____ Document extract

Bundling dependencies

Posted in:

This post is about maintenance programming and the issue of Open Source dependencies that may need customising. It compiles some of my current thoughts, but I'm also eager to find out what other people do.

3 approaches to dependencies

  1. Pure dependency

    The source code of the dependency does not become a part of your project in any way. For a web project with Python and virtualenv/pip, you would just list the project name and version in requirements.txt, and it will be installed when you deploy your project.

    This is by far the easiest approach to dependencies.

  2. Forked dependency

    You create a fork of the library (usually hosted publicly, but not necessarily) and add to it the changes you need. You then use this fork from your main project.

    This is done either in the hope that bug fixes and feature additions that you make will be merged into the original, so that you won't have to maintain your fork forever, or with the aim of keeping your changes small enough that it will always be easy to merge in fixes from upstream.

  3. Bundled dependency

    You take a copy of the library, and include it directly into your own source code, so that it becomes a part of your source code, so that you can make whatever modifications you need. The code becomes a part of your source code forever.

This post is about number 3 – the bundled dependency.

(There are, of course, variants and mixtures of these – for example, Django has often bundled dependencies, but this was purely because of the confusing state of packaging, and the code was never modified for use in Django. These libraries have been or will be un-bundled as soon as possible.)

Avoid it if you possibly can

The first thing to say about bundling dependencies is that you should avoid doing so if at all possible:

  • It can result in large increases in code base.

  • You won't get critical fixes from upstream, and it can be hard to merge them in.

Bundling a dependency can be a drastic decision – you are taking on all the technical debt and maintenance burden of the code you are adding. Some developers look at Open Source libraries and think “wow, all this free source code I can just add to my project”. Your attitude needs to be exactly the opposite: “Wow, look at all that code I'm going to have to maintain and debug”.

An external dependency is often much worse from a maintenance point of view than code you have written yourself:

  • You may not understand the code very well at all, and you may not have access to the original reasons for the way it is.

  • When you add it to your project, you typically lose its history, making it harder to track down reasons for its current state.

  • Library code can often be over-generalised and complex. It copes with all kinds of situations that you don't need, but you will have to understand and maintain that complexity.

  • The code will not ‘fit’ into your project well – there may be all kinds of conventions and decisions that make it alien to your project, but now it is part of your project and needs to fit.

Alternatives

To avoid bundling a dependency, you can go for the ‘forked dependency’ above. For the missing features you need, attempt to add extension points that will give you the flexibility you need, rather than simply hard code something very specific to your project that will never get merged upstream.

Another alternative is to build what you need yourself, or very selectively add parts of the dependency into your own source. This may seem more work, but could be easier to maintain long term.

Finally, you could consider a monkey patch. But be very careful, and make sure you know all the places where you are doing that kind of thing, so that you can assess at what point you should be switching strategy.

When you should consider it

However, there are times when you should consider bundling the dependency:

  • When the changes you want to make are more than bug fixes.

  • When the changes can't be easily made by adding extension points to the original.

  • When the number/size of extensions is going to severely inhibit a developer's ability to understand the code.

________

### Stated exercise 1
For the post on bundling dependencies, decide whether each statement agrees with it: (a) the pure dependency is called the easiest approach; (b) Django modified the libraries it bundled; (c) adding a library to a project typically preserves its history. Answer yes or no for each and quote the deciding words of the post.
### Stated exercise 2
Reproduce the stretch of the post on bundling dependencies from "This post is about number" through "merge them in.".

____ Collected data

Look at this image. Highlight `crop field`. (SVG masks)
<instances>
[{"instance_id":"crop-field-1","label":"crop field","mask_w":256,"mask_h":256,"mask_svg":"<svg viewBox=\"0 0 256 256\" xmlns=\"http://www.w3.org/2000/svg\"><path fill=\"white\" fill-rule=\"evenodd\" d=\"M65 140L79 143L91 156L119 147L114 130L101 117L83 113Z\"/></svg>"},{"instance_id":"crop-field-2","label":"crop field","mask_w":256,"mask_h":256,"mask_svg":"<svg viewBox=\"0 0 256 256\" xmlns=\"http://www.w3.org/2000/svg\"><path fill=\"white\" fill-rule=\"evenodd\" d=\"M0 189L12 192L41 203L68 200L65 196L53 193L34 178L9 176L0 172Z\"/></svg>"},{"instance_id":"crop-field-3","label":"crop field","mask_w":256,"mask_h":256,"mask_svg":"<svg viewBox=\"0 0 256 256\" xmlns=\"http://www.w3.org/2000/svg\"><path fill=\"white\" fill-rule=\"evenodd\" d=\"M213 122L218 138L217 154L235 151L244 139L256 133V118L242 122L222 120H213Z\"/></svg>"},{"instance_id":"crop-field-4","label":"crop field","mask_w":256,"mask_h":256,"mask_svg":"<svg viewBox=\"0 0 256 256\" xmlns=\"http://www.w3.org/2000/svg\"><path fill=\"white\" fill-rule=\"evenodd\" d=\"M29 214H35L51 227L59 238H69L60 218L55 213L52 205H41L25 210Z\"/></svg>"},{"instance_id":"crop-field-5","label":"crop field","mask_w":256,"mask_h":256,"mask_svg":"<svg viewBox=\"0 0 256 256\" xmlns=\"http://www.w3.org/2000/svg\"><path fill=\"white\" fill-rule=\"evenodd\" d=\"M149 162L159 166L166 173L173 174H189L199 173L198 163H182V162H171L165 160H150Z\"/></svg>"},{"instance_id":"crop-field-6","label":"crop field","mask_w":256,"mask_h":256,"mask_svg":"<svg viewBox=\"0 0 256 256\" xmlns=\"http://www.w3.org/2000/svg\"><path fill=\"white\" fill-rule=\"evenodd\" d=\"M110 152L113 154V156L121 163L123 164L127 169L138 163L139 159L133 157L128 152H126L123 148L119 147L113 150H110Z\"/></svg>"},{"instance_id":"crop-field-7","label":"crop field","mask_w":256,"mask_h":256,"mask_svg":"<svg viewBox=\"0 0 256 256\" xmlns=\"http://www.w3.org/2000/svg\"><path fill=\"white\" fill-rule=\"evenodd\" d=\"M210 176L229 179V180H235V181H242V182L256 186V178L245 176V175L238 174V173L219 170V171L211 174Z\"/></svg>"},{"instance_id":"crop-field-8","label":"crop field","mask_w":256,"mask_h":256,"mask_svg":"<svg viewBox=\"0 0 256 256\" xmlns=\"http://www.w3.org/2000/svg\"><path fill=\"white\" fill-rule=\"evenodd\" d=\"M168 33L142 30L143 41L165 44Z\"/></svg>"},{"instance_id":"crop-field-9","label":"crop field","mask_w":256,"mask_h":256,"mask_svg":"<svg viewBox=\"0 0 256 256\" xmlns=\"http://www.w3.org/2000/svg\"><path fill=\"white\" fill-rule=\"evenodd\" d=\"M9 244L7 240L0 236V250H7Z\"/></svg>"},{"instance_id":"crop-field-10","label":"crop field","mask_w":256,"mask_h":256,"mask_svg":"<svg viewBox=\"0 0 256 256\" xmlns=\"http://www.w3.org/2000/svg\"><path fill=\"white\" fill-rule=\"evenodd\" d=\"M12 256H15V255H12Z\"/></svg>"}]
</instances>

________

### Correct answer 1
(a) Yes: "This is by far the easiest approach to dependencies."
(b) No: "the code was never modified for use in Django."
(c) No: "When you add it to your project, you typically lose its history"

### Correct answer 2
This post is about number 3 – the bundled dependency.

(There are, of course, variants and mixtures of these – for example, Django has often bundled dependencies, but this was purely because of the confusing state of packaging, and the code was never modified for use in Django. These libraries have been or will be un-bundled as soon as possible.)

Avoid it if you possibly can

The first thing to say about bundling dependencies is that you should avoid doing so if at all possible:

  • It can result in large increases in code base.

  • You won't get critical fixes from upstream, and it can be hard to merge them in.